Work instructions - Carry on the passage about a May–Trump meeting on US-UK trade and security, starting after its final sentence.

Source passage -
━━━━

A key focus for discussions will be the potential US-UK trade deal in coming years. If Mrs May could showcase strong support for such an agreement - in the face of recent Cabinet resignations - it would represent a win in her battle to show that the nation can, post-Brexit, potentially swiftly secure trade deals with key partners outside of the EU. This could also be a boon for Mr Trump given that he is being criticised, in many quarters, as being an anti-globalisation, protectionist president.

AREAS OF AGREEMENT

There are key areas ripe for agreement here, including lowering or eliminating tariffs on goods. Equally, however, potential icebergs lie on the horizon, not least given the president's "America First" agenda.

Specific areas of potential disagreement on trade include the prospect that harmonising financial regulations between the two countries, with the international dominance of Wall Street and the City of London, will not necessarily be straightforward. Meanwhile, securing agreement in other sectors - including agriculture, where there are divergences of views and strong interest groups - will not be easy.

Another key agenda item will be security and defence which has long been at the core of the special relationship given the very close partnership between the two nations in areas like intelligence. So while this is a terrain in which there will be much agreement - including over the need to continue the counter-terrorism battle against the Islamic State - tensions could surface, including over Russia.

Mr Trump has openly courted Russia's President Vladimir Putin who he is meeting in Helsinki on Monday for a summit. Mrs May will be keen to find out Mr Trump's real bottom lines on Russia and, in the words of Mrs Thatcher, seek to "stiffen his spine" against what she perceives as the real and present Russian security threat.

━━━━

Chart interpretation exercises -
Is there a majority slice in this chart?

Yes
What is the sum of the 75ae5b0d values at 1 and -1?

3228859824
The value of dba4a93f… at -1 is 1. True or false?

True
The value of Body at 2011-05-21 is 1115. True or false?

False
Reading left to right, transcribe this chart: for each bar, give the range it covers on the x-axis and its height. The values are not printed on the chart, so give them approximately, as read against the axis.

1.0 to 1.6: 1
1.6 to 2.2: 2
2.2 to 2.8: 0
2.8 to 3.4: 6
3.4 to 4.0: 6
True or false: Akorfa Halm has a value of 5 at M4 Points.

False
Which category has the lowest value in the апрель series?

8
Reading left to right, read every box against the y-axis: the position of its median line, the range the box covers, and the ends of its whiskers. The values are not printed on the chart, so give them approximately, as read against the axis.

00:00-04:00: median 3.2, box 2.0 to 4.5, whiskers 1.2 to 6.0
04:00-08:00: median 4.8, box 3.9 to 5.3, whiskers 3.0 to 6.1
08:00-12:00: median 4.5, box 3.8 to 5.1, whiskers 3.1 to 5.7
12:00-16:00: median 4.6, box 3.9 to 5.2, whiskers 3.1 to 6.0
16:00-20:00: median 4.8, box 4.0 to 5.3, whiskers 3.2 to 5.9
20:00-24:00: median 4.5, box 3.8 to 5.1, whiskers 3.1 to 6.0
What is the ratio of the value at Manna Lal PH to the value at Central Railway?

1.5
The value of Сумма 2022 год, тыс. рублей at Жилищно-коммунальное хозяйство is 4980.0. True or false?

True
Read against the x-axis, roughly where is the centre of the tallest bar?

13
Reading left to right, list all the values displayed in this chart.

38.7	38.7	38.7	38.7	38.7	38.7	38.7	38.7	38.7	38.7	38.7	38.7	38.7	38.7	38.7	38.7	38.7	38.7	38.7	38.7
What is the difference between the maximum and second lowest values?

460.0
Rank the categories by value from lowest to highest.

━━━━

Reply -
She will remind him about the recent incident in South-west England which saw the alleged Russian attempted assassination of Sergei Skripal and his daughter. Mrs May is a strong defender of Nato and confirmed that London would, under its Article 5 responsibilities in that organisation, come to the aid of any Eastern European countries attacked by Moscow, an issue that Mr Trump has so far given less clear-cut answers to.

Part of the reason for Mrs May's enquiry in this area relate to the mixed messages coming from Mr Trump and his senior team since he assumed the presidency. On the one hand, he appears to believe Russia is not a serious threat to the United States, and that there is scope for rapprochement. Specifically, he perceives there are common interests over issues such as combating terrorism.

Yet, US Defence Secretary James Mattis has said that "Russia is raising grave concerns on several fronts". This includes trying to "break the Northern Atlantic alliance . . . which needs integrated steps - diplomatic, economic, military and the alliance steps . . . to defend ourselves where we must".

ROLE OF TRUSTED FRIEND

Given the multiple uncertainties ahead in the Trump presidency, Mrs May is likely to seek to play the role of a trusted, albeit candid, friend in a bid to get close to the president to try to make the relationship work as smoothly as possible. This may provide some protections for bilateral relations in what could be a rocky few years of international relations to come, even if strong personal chemistry continues to fail to take root between the two leaders.

However, while this may be a sensible strategy, at least initially, it is not without risk, especially given Mr Trump's erratic nature and polarised standing in UK opinion. While seeking the potential upside in the new relationship, Mrs May would be wise not to overestimate the UK's ability to shape US power, nor be blind to the fact that Mr Trump's America First outlook may - ultimately - care little for core UK interests.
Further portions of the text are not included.